Non si è trattato quindi di un semplice incontro istituzionale, ma di un passaggio tecnico pensato per arrivare a una soluzione più funzionale nell’area della stazione, dove il Comune punta a rafforzare il collegamento tra mobilità ciclabile, treni e autobus.

Pordenone studia la velostazione: sopralluogo a Modena per definire il progetto
Pordenone studia la velostazione: sopralluogo a Modena per definire il progetto

Come sarà organizzata la struttura a Pordenone

Il quadro generale dell’intervento è già delineato. La Giunta comunale ha infatti approvato di recente il progetto di fattibilità tecnico-economica, che prevede complessivamente 202 posti per biciclette.

Gli spazi saranno suddivisi in due parti: un deposito interrato ricavato nell’autostazione e una nuova area esterna davanti alla stazione ferroviaria. Accanto alla custodia delle bici, il piano comprende anche postazioni e servizi dedicati alla manutenzione e alla ricarica delle biciclette elettriche.

La scelta dell’area non è casuale: l’intenzione è costruire un punto di interscambio capace di rendere più semplice il passaggio tra mezzi pubblici e spostamenti in bicicletta, in una zona strategica per chi entra e esce dalla città ogni giorno.

Il confronto con le associazioni del territorio

Dopo il rientro da Modena, i tecnici comunali hanno condiviso gli elementi emersi nel sopralluogo con la presidente e il vicepresidente della FIAB Pordenone. Il confronto è servito a raccogliere osservazioni ulteriori in vista della definizione del progetto.

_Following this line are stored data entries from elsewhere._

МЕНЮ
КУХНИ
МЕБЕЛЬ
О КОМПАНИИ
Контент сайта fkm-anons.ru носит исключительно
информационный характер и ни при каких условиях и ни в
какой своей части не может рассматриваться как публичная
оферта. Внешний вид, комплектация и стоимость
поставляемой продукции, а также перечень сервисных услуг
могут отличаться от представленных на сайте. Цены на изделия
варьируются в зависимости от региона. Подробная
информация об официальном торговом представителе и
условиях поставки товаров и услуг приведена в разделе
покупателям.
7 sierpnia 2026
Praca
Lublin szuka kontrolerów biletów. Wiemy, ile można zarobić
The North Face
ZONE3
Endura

L’assessore Diomede ha evidenziato la volontà di misurarsi con esempi concreti prima di arrivare alla realizzazione dell’opera, così da approfondire non solo gli aspetti tecnici ma anche quelli legati alla praticità d’uso. L’obiettivo indicato dal Comune è quello di realizzare una velostazione semplice da utilizzare e ben inserita nel sistema della mobilità urbana.

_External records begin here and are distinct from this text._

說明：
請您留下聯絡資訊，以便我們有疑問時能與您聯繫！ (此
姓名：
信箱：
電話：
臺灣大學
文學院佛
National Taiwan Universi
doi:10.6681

Pordenone studia la velostazione: sopralluogo a Modena per definire il progetto
Pordenone studia la velostazione: sopralluogo a Modena per definire il progetto

Le verifiche effettuate nella struttura modenese offriranno ora una base in più per scegliere soluzioni adatte al contesto pordenonese. Il lavoro prosegue dunque su un’infrastruttura che, nelle intenzioni dell’amministrazione, dovrà diventare un servizio stabile per pendolari, studenti e utenti del trasporto pubblico locale.